Everyone has their version of comfort food and mine is a bowl of stir-fried egg noodles.
I grew up and lived most of my life in Singapore and living in Toronto the past few years makes me miss being home. Although I get to lug my kids home with me to visit my family and friends on average once a year for weeks at a stretch, it is difficult for my emotional being to be away for such long periods of time.
So if it’s just homesickness that I have to deal with, it’s not that big a deal, right? I mean, there’s Skype and email and telephone and all the marvelous apps that technology brings to bridge the distance between me and my family and friends. But of all the things about Singapore that I miss, it is the food that I miss the most, and what technology can’t do is bring the food of Singapore to me.
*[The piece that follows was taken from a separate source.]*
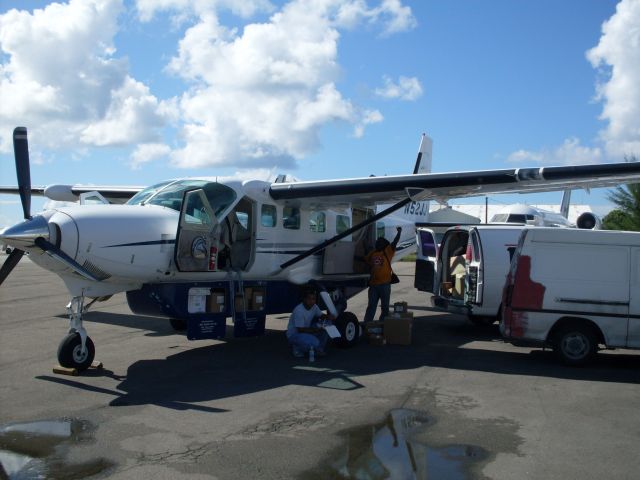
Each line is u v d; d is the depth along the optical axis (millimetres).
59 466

Obviously, my Mom and Grandmother’s cooking will be my top picks, but I really miss the local food. I can’t even read an article about the food of Singapore and not suffer a serious bout of homesickness and hunger pangs just by looking at the photos alone.
Out of the wide array of local dishes, Fried Hokkien Mee is one of my favourites – granted, I have many. I’m not even going to try describing it because you can click here for a description that is more accurate than anything I can ever come up with.
I can’t make the authentic hawker version at home even if I tried. It is just too much effort and with too many hard to source ingredients (by my standards) for a home cooked meal. What I do is buy a packet of fresh, thick-cut egg noodles from the supermarket, throw in a bunch of ingredients into a frying pan, pour in lots of soy sauce as the key flavouring agent, give it all a good stir about and slurp up the entire bowl of comforting noodles and kid myself that what I’m eating is pretty much like the real thing!
I like to use a mix of vegetables in my stir-fry and cook them down until they are soft and well-done; cabbage, bean sprouts and green beans are always good choices. Nothing al dente and crunchy for me; I like the vegetables to meld together with the soft egg noodles. I usually add the trio of ginger, garlic and onion as the flavour base for my noodles but in this instance, I was lazy to chop up so many vegetables and decided to use only garlic; it was still no less delicious. Sometimes, keeping it simple is best. As the finishing touch for my noodle and vegetable stir-fry, I always pour in enough soy sauce to moisten and season everything to my taste.
My noodles may not be a true reflection of Singapore cuisine but they sure remind me of home, and that is what I constantly remind my family as we tuck in.